• RECORDS SUPPLIED:
#####

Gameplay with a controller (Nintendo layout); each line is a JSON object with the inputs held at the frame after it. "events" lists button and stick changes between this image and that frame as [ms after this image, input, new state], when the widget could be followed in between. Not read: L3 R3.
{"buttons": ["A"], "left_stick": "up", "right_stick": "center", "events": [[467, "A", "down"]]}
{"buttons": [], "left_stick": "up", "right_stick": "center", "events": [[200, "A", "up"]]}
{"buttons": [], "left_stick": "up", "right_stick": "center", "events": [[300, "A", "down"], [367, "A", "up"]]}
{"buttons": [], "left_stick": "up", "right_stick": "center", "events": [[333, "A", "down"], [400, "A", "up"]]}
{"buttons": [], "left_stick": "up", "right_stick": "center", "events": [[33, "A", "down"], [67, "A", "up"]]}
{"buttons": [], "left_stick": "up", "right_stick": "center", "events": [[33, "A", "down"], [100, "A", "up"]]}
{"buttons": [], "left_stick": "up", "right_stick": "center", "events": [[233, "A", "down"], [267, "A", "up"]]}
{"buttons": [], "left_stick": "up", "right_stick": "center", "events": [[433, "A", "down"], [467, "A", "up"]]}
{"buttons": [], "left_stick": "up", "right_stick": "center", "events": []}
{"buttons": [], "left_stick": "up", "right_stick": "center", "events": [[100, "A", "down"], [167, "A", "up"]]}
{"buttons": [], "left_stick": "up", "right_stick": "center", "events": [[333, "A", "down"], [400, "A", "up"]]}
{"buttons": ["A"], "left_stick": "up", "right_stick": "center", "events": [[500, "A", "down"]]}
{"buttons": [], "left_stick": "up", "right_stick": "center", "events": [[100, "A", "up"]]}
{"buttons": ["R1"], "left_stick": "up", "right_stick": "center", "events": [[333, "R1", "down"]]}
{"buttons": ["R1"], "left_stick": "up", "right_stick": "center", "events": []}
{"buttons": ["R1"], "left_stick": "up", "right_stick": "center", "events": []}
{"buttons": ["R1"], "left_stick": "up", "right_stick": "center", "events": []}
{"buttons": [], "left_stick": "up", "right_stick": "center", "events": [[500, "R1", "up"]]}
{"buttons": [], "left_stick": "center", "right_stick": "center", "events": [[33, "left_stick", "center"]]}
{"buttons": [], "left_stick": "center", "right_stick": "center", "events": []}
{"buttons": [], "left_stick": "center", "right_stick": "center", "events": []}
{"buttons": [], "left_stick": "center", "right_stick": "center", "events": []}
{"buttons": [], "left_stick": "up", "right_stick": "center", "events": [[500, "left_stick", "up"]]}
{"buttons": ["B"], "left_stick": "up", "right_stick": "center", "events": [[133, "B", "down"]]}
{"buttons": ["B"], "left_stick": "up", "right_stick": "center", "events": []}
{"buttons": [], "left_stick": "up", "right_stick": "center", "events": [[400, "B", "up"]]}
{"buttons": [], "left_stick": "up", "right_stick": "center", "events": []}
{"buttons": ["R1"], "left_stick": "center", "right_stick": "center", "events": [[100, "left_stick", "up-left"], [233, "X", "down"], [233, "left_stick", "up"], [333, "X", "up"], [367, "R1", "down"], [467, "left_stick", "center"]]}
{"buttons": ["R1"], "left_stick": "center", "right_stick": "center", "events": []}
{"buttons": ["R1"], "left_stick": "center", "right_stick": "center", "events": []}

#####

• WHAT YOU WILL DO: All of the data above should be reproduced verbatim.

• RESULT:
Gameplay with a controller (Nintendo layout); each line is a JSON object with the inputs held at the frame after it. "events" lists button and stick changes between this image and that frame as [ms after this image, input, new state], when the widget could be followed in between. Not read: L3 R3.
{"buttons": ["A"], "left_stick": "up", "right_stick": "center", "events": [[467, "A", "down"]]}
{"buttons": [], "left_stick": "up", "right_stick": "center", "events": [[200, "A", "up"]]}
{"buttons": [], "left_stick": "up", "right_stick": "center", "events": [[300, "A", "down"], [367, "A", "up"]]}
{"buttons": [], "left_stick": "up", "right_stick": "center", "events": [[333, "A", "down"], [400, "A", "up"]]}
{"buttons": [], "left_stick": "up", "right_stick": "center", "events": [[33, "A", "down"], [67, "A", "up"]]}
{"buttons": [], "left_stick": "up", "right_stick": "center", "events": [[33, "A", "down"], [100, "A", "up"]]}
{"buttons": [], "left_stick": "up", "right_stick": "center", "events": [[233, "A", "down"], [267, "A", "up"]]}
{"buttons": [], "left_stick": "up", "right_stick": "center", "events": [[433, "A", "down"], [467, "A", "up"]]}
{"buttons": [], "left_stick": "up", "right_stick": "center", "events": []}
{"buttons": [], "left_stick": "up", "right_stick": "center", "events": [[100, "A", "down"], [167, "A", "up"]]}
{"buttons": [], "left_stick": "up", "right_stick": "center", "events": [[333, "A", "down"], [400, "A", "up"]]}
{"buttons": ["A"], "left_stick": "up", "right_stick": "center", "events": [[500, "A", "down"]]}
{"buttons": [], "left_stick": "up", "right_stick": "center", "events": [[100, "A", "up"]]}
{"buttons": ["R1"], "left_stick": "up", "right_stick": "center", "events": [[333, "R1", "down"]]}
{"buttons": ["R1"], "left_stick": "up", "right_stick": "center", "events": []}
{"buttons": ["R1"], "left_stick": "up", "right_stick": "center", "events": []}
{"buttons": ["R1"], "left_stick": "up", "right_stick": "center", "events": []}
{"buttons": [], "left_stick": "up", "right_stick": "center", "events": [[500, "R1", "up"]]}
{"buttons": [], "left_stick": "center", "right_stick": "center", "events": [[33, "left_stick", "center"]]}
{"buttons": [], "left_stick": "center", "right_stick": "center", "events": []}
{"buttons": [], "left_stick": "center", "right_stick": "center", "events": []}
{"buttons": [], "left_stick": "center", "right_stick": "center", "events": []}
{"buttons": [], "left_stick": "up", "right_stick": "center", "events": [[500, "left_stick", "up"]]}
{"buttons": ["B"], "left_stick": "up", "right_stick": "center", "events": [[133, "B", "down"]]}
{"buttons": ["B"], "left_stick": "up", "right_stick": "center", "events": []}
{"buttons": [], "left_stick": "up", "right_stick": "center", "events": [[400, "B", "up"]]}
{"buttons": [], "left_stick": "up", "right_stick": "center", "events": []}
{"buttons": ["R1"], "left_stick": "center", "right_stick": "center", "events": [[100, "left_stick", "up-left"], [233, "X", "down"], [233, "left_stick", "up"], [333, "X", "up"], [367, "R1", "down"], [467, "left_stick", "center"]]}
{"buttons": ["R1"], "left_stick": "center", "right_stick": "center", "events": []}
{"buttons": ["R1"], "left_stick": "center", "right_stick": "center", "events": []}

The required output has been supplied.